Ni Renly sa stupéfaction. « Le loup-garou ferait donc preuve de plus de clémence que le lion ?

— Plus de clémence que les Lannister, murmura lady du Rouvre avec un sourire acerbe, c’est plus saumâtre que la mer.

— J’appelle ça de la pusillanimité ! » La barbiche grise et hirsute de lord Randyll Tarly ne démentait pas sa réputation de mufle à l’emporte-pièce. « Sauf votre respect, lady Stark, il eût été mieux séant qu’au lieu de se camoufler derrière vos jupes lord Robb vînt en personne rendre hommage à Sa Majesté.

— Le roi Robb est en train de guerroyer, messire, rétorqua-t-elle avec une politesse glaciale, et non de se divertir en tournois. »

Renly eut un sourire goguenard. « Prudence, lord Randyll, on vient de vous damer le pion… » Puis, hélant un régisseur aux couleurs d’Accalmie : « Loge-moi les compagnons de notre visiteuse en veillant qu’ils ne manquent de rien. Lady Catelyn occupera mon propre pavillon dont je n’ai que faire, puisque lord Caswell a eu l’extrême obligeance de m’abandonner son château. Après que vous vous serez reposée, madame, daignez honorer de votre présence, je vous prie, le festin que nous offre ce soir mon hôte. Un festin d’adieux.
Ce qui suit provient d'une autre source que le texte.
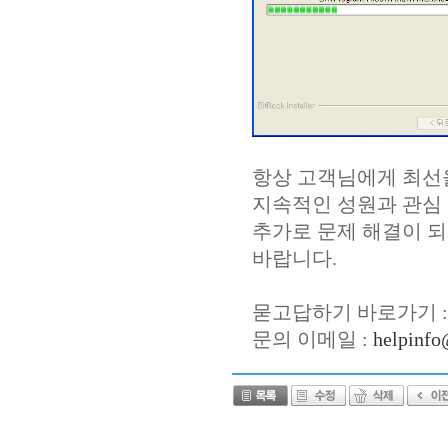
항상 고객님에게 최선
지속적인 성원과 관심
추가로 문제 해결이 되
바랍니다.
묻고답하기 바로가기 
문의 이메일 :
helpinfo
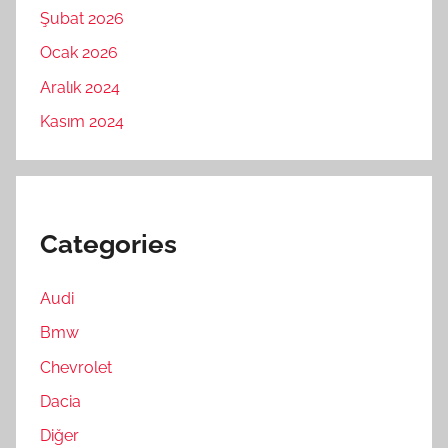
Şubat 2026
Ocak 2026
Aralık 2024
Kasım 2024
Categories
Audi
Bmw
Chevrolet
Dacia
Diğer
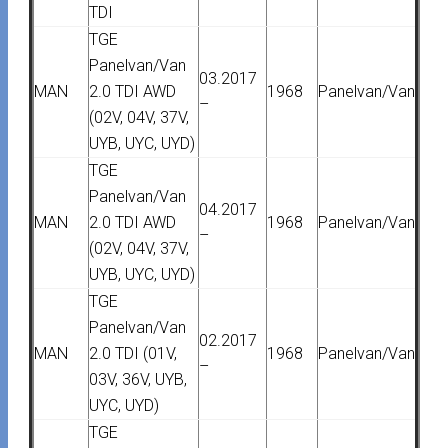
TDI
TGE
Panelvan/Van
03.2017
MAN
2.0 TDI AWD
1968
Panelvan/Van
–
(02V, 04V, 37V,
UYB, UYC, UYD)
TGE
Panelvan/Van
04.2017
MAN
2.0 TDI AWD
1968
Panelvan/Van
–
(02V, 04V, 37V,
UYB, UYC, UYD)
TGE
Panelvan/Van
02.2017
MAN
2.0 TDI (01V,
1968
Panelvan/Van
–
03V, 36V, UYB,
UYC, UYD)
TGE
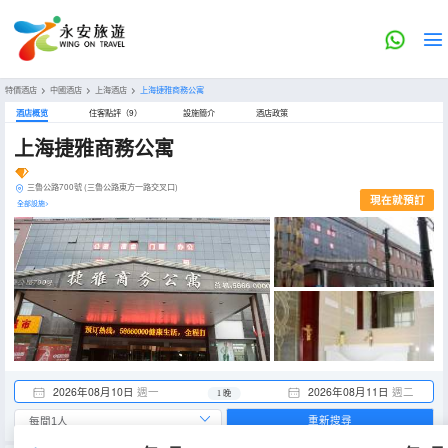
特價酒店
>
中國酒店
>
上海酒店
>
上海捷雅商務公寓
酒店概览
住客點評（9）
設施簡介
酒店政策
上海捷雅商務公寓
三魯公路700號 (三魯公路東方一路交叉口)
現在就預訂
全部設施>
2026年08月10日
週一
2026年08月11日
週二
1 晚
重新搜尋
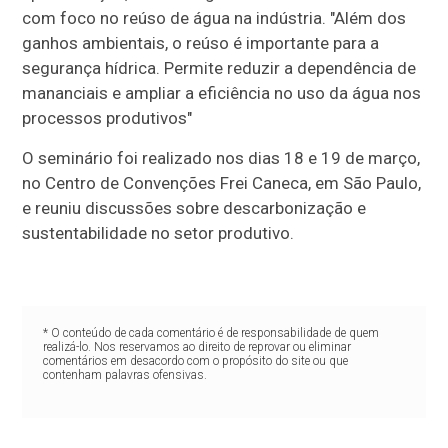
com foco no reúso de água na indústria. "Além dos
ganhos ambientais, o reúso é importante para a
segurança hídrica. Permite reduzir a dependência de
mananciais e ampliar a eficiência no uso da água nos
processos produtivos"
O seminário foi realizado nos dias 18 e 19 de março,
no Centro de Convenções Frei Caneca, em São Paulo,
e reuniu discussões sobre descarbonização e
sustentabilidade no setor produtivo.
* O conteúdo de cada comentário é de responsabilidade de quem
realizá-lo. Nos reservamos ao direito de reprovar ou eliminar
comentários em desacordo com o propósito do site ou que
contenham palavras ofensivas.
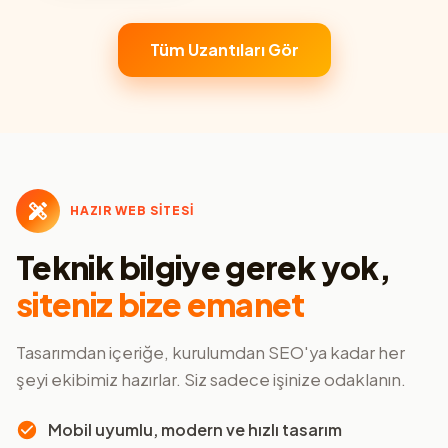
Tüm Uzantıları Gör
HAZIR WEB SİTESİ
Teknik bilgiye gerek yok,
siteniz bize emanet
Tasarımdan içeriğe, kurulumdan SEO'ya kadar her
şeyi ekibimiz hazırlar. Siz sadece işinize odaklanın.
Mobil uyumlu, modern ve hızlı tasarım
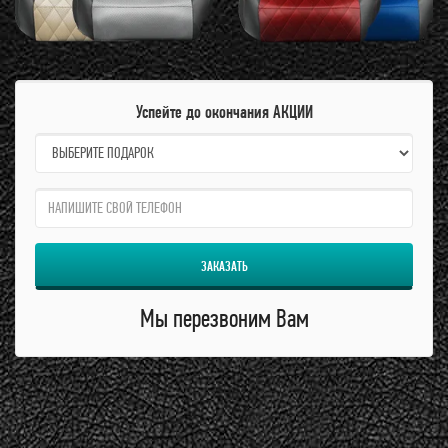
Успейте до окончания АКЦИИ
name:
qzw:
ЗАКАЗАТЬ
Мы перезвоним Вам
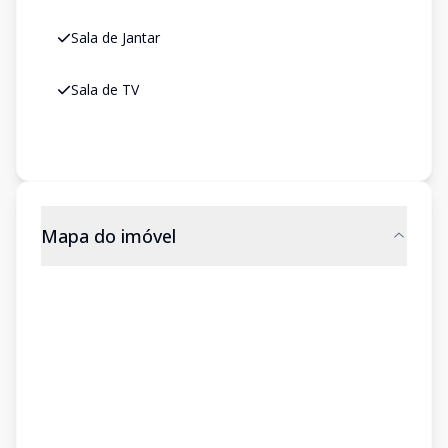
Sala de Jantar
Sala de TV
Mapa do imóvel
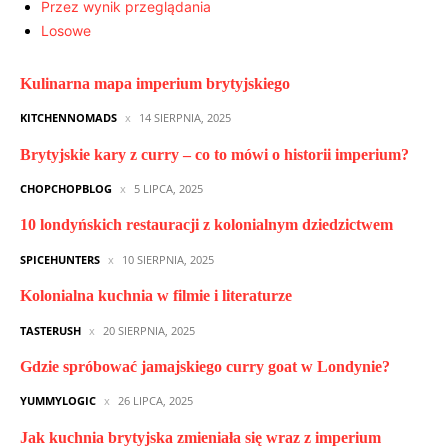
Przez wynik przeglądania
Losowe
Kulinarna mapa imperium brytyjskiego
KITCHENNOMADS
14 SIERPNIA, 2025
Brytyjskie kary z curry – co to mówi o historii imperium?
CHOPCHOPBLOG
5 LIPCA, 2025
10 londyńskich restauracji z kolonialnym dziedzictwem
SPICEHUNTERS
10 SIERPNIA, 2025
Kolonialna kuchnia w filmie i literaturze
TASTERUSH
20 SIERPNIA, 2025
Gdzie spróbować jamajskiego curry goat w Londynie?
YUMMYLOGIC
26 LIPCA, 2025
Jak kuchnia brytyjska zmieniała się wraz z imperium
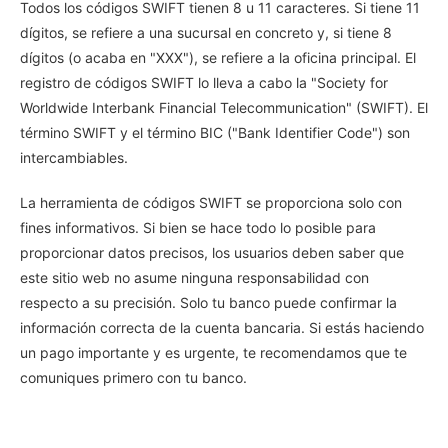
Todos los códigos SWIFT tienen 8 u 11 caracteres. Si tiene 11
dígitos, se refiere a una sucursal en concreto y, si tiene 8
dígitos (o acaba en "XXX"), se refiere a la oficina principal. El
registro de códigos SWIFT lo lleva a cabo la "Society for
Worldwide Interbank Financial Telecommunication" (SWIFT). El
término SWIFT y el término BIC ("Bank Identifier Code") son
intercambiables.
La herramienta de códigos SWIFT se proporciona solo con
fines informativos. Si bien se hace todo lo posible para
proporcionar datos precisos, los usuarios deben saber que
este sitio web no asume ninguna responsabilidad con
respecto a su precisión. Solo tu banco puede confirmar la
información correcta de la cuenta bancaria. Si estás haciendo
un pago importante y es urgente, te recomendamos que te
comuniques primero con tu banco.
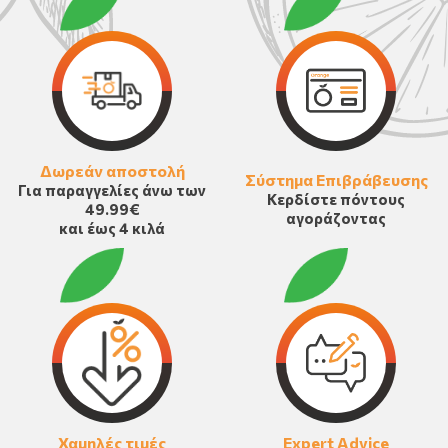
Δωρεάν αποστολή
Σύστημα Επιβράβευσης
Για παραγγελίες άνω των
Κερδίστε πόντους
49.99€
αγοράζοντας
και έως 4 κιλά
Χαμηλές τιμές
Expert Advice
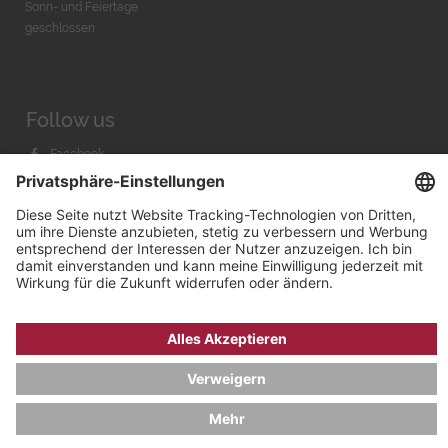
Sonn- und Feiertage
geschlossen
Follow us
Facebook
Instagram
Youtube
© 2026 by
Bachmann & Scher GmbH / Watchandco GmbH
DATENSCHUTZ
IMPRESSUM
VERSANDKOSTEN
AGB & WIDERRUF
COOKIE-EINSTELLUNGEN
Car je crains que Sa Seigneurie ne brûle de voir enfin les talons de ma horde affamée.

— Permettez-moi, Sire, de m’inscrire en faux, protesta un jeune homme mince qui devait être Caswell. Ce qui est à moi est à vous.

— Mon frère prenait au mot quiconque lui disait cela, badina Renly. Vous avez des filles ?

— Oui, Sire. Deux.

— Eh bien, rendez grâces aux dieux que je ne sois pas Robert. Ma douce reine est la seule femme que je désire. » Il tendit la main pour aider Margaery à se lever. « Nous reprendrons notre entretien, lady Catelyn, après que vous vous serez délassée. »

Pendant qu’il entraînait sa femme en direction du castel, son régisseur conduisit Catelyn vers le pavillon de soie verte. « S’il vous faut quoi que ce soit, madame, prenez seulement la peine de le demander. »

La peine était plutôt d’imaginer une quelconque envie qui ne fût d’avance comblée. Plus vaste que les salles communes de nombre d’auberges, la tente offrait tout le confort possible : matelas de duvet et courtepointes de fourrure, baignoire de cuivre et de bois assez large pour deux, braseros contre la fraîcheur nocturne, pliants de cuir, écritoire munie de plumes et d’encrier, jattes de pêches, de prunes et de poires, fiasque de vin et service de coupes d’argent, coffres de cèdre emplis d’effets du roi, livres, cartes, tables à jeux, harpe, arc, carquois, flèches, deux faucons rouge-queue de poing, panoplie d’armes de parade… Se refuse rien, le Renly, pensait-elle en promenant un regard circulaire. Pas étonnant que son armée lambine autant.

Près de la portière se dressait en sentinelle l’armure du roi ; un agencement de plates vert sapin aux jointures rehaussées d’or ; sur le heaume se déployaient d’extravagants andouillers d’or. Et tel était le poli de l’acier qu’elle se voyait réfléchie dans le corselet, se rendant regard pour regard comme du fond d’un étang glauque. Un visage de femme noyée, se dit-elle. Noyée dans le chagrin, peux-tu te le permettre ? Elle se détourna brusquement, fâchée de sa propre fragilité. S’apitoyer sur elle-même était un luxe intempestif. Elle n’avait que le loisir, et vite, de se décrasser les cheveux et d’enfiler une tenue moins indigne d’un festin de roi.

Ser Wendel Manderly, ser Perwyn Frey, Lucas Nerbosc et consorts de haut parage l’accompagnèrent au castel. Il fallait une éducation raffinée pour appeler grande la grande salle de lord Caswell, mais on finit par dénicher quelques interstices à leur intention, parmi les chevaliers liges de Renly, sur les bancs bondés, tandis que Catelyn gagnait sur l’estrade sa propre place, entre le rubicond lord Mathis Rowan et l’affable ser Jon Fossovoie, de la branche Fossovoie pomme-verte. L’un badina, l’autre s’enquit poliment des santés de père, frère, enfants.